Tell women that menstrual irregularity is the most common problem with mini-pills; while the amount of blood lost is less, bleeding may be at irregular intervals and there may be spotting between periods.2 However, with the absence of estrogen, women may not experience the nausea, headaches, and other symptoms associated with combined oral contraceptives.2 Mini-pill use may lead to decreased cramps and pain during periods; there also may be decreased pain at the time of ovulation in some women.2
For mini-pill users in the United States, clinicians should review what to do if a pill is taken three or more hours late. Counsel women to use a backup method of contraception, such as the condom, until 48 hours after pill-taking resumes.5
Take note if women report a history of gestational diabetes; mini-pills may not be the best choice for them. A study that focused on women with a history of gestational diabetes found that those who used progestin-only pills during breast-feeding were almost three times more likely to develop chronic noninsulin-dependent diabetes than women who used nonhormonal methods.6
References
- Mosher WD, Martinez GM, Chandra A, et al. Use of contraception and use of family planning services in the United States: 1982-2002. Advance Data from Vital and Health Statistics, No. 350. 2004.

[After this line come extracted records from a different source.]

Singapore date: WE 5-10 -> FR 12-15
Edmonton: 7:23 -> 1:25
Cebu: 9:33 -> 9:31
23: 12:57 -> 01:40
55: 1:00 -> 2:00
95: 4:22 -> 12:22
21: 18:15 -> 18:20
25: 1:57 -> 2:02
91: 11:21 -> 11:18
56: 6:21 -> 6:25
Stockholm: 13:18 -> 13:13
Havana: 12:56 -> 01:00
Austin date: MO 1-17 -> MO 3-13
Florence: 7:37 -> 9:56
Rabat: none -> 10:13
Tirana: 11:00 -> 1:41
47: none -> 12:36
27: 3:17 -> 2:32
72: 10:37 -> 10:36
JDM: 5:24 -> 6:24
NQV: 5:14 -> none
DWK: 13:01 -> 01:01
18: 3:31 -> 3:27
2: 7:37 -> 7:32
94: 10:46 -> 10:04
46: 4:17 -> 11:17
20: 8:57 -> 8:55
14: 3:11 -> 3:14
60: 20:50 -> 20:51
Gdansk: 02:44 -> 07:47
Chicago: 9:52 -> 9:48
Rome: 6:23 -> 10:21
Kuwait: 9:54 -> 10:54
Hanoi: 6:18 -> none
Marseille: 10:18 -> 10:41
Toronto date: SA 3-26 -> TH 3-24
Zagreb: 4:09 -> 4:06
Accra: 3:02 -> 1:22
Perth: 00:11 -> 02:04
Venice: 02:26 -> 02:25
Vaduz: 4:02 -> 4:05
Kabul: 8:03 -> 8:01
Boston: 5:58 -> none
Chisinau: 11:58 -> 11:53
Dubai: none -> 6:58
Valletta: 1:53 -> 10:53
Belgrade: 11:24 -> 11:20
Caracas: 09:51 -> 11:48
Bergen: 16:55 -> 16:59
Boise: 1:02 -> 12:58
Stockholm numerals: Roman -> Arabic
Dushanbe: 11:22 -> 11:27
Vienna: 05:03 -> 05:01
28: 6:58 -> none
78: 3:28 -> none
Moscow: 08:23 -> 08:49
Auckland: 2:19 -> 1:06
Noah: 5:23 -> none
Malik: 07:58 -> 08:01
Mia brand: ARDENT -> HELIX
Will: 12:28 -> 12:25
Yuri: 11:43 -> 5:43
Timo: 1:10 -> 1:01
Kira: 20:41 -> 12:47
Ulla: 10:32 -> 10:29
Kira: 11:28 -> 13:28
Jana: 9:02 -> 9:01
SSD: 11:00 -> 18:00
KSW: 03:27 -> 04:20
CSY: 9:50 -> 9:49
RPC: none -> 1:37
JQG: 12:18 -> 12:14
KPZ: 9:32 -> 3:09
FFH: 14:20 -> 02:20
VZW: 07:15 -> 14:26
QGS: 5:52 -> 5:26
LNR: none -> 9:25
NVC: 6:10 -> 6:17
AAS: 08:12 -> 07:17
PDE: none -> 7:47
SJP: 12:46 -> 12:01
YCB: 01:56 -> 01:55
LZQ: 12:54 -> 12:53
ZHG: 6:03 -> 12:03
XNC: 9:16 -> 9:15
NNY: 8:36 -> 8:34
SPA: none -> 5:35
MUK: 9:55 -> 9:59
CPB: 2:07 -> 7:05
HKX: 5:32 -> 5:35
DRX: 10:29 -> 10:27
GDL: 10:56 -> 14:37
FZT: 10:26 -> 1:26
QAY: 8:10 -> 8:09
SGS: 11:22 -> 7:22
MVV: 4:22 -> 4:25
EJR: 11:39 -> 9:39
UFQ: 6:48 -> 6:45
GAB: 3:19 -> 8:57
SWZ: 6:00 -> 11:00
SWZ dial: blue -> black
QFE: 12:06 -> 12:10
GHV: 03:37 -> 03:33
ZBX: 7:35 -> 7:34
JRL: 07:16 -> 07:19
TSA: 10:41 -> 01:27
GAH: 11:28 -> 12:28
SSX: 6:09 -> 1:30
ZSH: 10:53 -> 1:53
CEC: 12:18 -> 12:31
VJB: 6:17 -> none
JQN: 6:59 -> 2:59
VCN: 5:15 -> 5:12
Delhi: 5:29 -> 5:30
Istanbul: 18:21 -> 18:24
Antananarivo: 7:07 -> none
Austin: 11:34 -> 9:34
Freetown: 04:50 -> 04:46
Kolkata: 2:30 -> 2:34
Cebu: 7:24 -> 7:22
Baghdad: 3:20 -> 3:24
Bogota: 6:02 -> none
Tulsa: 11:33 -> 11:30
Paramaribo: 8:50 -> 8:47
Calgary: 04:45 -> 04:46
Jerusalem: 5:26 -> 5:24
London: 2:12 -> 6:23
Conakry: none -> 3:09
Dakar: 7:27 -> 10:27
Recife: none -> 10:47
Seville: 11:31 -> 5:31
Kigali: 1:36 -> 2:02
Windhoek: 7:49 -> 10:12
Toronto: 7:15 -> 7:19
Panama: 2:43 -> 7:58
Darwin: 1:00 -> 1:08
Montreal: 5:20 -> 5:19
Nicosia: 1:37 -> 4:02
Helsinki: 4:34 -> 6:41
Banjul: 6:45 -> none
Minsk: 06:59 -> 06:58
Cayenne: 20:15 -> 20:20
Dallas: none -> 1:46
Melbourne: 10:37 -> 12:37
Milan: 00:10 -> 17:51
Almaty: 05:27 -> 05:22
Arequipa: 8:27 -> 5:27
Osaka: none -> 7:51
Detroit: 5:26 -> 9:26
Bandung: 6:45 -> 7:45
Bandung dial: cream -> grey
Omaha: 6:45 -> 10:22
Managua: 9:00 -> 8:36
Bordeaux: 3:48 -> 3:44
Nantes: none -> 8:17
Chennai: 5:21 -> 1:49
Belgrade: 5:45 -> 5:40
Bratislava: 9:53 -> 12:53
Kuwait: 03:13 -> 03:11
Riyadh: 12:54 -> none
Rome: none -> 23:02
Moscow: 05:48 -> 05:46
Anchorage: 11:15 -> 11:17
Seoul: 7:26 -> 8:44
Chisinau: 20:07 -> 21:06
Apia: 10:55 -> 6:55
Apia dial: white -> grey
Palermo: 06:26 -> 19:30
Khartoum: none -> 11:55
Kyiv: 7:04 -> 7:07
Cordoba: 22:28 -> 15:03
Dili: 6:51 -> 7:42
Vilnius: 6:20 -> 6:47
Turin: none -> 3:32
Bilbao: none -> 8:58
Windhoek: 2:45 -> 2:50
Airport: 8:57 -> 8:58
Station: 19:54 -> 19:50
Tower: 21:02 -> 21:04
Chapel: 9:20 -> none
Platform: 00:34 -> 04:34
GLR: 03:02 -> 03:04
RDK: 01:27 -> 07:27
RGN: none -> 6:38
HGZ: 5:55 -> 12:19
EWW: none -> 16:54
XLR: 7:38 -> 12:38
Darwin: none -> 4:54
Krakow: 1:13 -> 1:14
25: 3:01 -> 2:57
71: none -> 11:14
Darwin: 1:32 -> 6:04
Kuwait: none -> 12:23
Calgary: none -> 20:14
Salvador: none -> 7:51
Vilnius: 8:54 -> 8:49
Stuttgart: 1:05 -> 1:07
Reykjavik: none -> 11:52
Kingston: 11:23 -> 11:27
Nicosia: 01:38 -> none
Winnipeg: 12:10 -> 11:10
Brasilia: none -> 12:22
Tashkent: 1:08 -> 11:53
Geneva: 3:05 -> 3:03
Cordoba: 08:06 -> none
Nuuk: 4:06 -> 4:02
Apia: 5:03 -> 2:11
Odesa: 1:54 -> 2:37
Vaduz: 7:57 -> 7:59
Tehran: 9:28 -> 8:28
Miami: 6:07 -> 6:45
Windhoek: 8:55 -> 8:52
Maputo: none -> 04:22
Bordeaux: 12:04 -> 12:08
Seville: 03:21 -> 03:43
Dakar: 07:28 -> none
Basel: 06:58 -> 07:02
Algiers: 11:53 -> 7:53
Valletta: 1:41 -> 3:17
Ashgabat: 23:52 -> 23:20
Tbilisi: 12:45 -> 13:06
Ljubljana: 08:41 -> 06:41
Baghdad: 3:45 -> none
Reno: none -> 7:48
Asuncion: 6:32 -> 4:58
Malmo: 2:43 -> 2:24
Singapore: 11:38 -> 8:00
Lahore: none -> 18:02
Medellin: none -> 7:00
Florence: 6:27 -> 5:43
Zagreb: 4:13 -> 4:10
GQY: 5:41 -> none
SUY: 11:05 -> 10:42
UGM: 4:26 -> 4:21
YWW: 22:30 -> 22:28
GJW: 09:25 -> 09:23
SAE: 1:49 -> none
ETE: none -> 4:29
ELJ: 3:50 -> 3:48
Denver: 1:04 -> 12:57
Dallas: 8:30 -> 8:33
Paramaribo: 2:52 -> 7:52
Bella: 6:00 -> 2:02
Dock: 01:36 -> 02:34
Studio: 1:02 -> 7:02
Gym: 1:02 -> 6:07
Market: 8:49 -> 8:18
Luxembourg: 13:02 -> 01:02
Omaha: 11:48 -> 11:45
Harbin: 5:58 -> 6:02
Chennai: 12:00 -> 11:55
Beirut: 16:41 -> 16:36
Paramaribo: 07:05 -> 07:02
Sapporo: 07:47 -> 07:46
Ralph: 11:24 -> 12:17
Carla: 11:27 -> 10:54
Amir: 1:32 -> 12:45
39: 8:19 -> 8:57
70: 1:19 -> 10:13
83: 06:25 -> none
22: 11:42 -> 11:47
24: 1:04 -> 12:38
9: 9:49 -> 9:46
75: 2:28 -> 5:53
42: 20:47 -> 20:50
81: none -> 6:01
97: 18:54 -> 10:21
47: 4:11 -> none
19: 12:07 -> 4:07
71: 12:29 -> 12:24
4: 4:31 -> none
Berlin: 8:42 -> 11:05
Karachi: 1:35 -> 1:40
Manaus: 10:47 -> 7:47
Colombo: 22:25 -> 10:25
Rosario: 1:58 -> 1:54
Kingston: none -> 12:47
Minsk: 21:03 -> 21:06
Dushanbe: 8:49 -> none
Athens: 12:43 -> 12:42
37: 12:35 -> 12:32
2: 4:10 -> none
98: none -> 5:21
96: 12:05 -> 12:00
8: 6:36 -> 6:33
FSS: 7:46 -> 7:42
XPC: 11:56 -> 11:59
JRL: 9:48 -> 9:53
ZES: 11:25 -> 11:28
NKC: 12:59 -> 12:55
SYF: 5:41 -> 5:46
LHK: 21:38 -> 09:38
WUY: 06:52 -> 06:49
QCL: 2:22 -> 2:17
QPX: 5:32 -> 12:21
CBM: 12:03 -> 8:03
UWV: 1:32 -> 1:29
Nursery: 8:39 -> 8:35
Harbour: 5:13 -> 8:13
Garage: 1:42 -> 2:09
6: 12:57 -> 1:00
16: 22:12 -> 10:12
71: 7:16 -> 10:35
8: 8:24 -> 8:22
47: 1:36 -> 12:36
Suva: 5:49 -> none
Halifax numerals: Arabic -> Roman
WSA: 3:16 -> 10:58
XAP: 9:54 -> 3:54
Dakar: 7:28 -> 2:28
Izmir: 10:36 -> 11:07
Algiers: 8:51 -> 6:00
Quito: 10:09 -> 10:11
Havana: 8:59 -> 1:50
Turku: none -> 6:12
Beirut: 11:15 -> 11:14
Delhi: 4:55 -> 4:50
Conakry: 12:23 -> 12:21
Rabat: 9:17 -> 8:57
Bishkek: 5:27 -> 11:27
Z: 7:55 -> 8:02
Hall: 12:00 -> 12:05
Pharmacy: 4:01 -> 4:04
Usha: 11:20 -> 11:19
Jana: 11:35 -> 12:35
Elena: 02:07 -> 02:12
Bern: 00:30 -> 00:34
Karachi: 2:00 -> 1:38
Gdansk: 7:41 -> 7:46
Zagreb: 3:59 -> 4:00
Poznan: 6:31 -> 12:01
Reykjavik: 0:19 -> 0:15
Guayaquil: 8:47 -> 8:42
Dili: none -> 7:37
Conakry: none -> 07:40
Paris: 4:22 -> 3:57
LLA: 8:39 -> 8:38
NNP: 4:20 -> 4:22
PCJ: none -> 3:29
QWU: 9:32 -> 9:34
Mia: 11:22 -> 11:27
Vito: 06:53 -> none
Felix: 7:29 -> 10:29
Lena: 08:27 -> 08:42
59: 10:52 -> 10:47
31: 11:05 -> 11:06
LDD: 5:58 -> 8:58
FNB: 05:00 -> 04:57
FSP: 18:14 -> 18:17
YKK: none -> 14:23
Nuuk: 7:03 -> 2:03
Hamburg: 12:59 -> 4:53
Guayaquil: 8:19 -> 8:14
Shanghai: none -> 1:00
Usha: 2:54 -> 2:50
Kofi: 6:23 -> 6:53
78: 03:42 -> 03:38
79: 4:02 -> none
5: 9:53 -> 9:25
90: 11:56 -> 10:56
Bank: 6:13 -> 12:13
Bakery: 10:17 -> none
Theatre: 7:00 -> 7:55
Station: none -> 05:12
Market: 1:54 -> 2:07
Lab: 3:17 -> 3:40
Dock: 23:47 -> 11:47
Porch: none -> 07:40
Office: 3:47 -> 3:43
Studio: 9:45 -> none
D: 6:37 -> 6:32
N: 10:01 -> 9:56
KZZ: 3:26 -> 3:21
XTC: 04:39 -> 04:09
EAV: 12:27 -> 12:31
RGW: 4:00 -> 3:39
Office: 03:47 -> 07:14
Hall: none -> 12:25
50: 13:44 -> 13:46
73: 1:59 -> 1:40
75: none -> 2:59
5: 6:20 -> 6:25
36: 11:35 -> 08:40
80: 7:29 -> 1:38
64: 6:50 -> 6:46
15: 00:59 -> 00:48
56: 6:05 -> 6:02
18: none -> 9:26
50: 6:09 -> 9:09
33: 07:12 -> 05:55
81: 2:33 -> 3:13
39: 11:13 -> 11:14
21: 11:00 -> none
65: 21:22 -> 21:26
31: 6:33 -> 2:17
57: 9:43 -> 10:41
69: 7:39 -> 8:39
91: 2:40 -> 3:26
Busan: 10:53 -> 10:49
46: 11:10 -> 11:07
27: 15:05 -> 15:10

- Hatcher RA, Zieman M, Cwiak C, et al. A Pocket Guide to Managing Contraception. Tiger, GA: Bridging the Gap Foundation; 2005.
- Organon NV. European regulators extend missed pill window for Cerazette — High contraceptive efficacy in a pill without estrogen. Press release. June 24, 2004. Accessed at: www.organon.com/news/2004_06_25_european_regulators_extend_missed_pill_window_for_cerazette.asp.
- Korver T, Klipping C, Heger-Mahn D, et al. Maintenance of ovulation inhibition with the 75-microg desogestrel-only contraceptive pill (Cerazette) after scheduled 12-h delays in tablet intake. Contraception 2005; 71:8-13.
- Family Health International. Using Progestin-only Pills Correctly. Fact sheet. Accessed at: www.FHI.org/en/RH/Pubs/factsheets/POcorrect.htm.
- Kjos SL, Peters RK, Xiang A, et al. Contraception and the risk of Type 2 diabetes mellitus in Latina women with prior gestational diabetes mellitus. JAMA 1998; 280:533-538.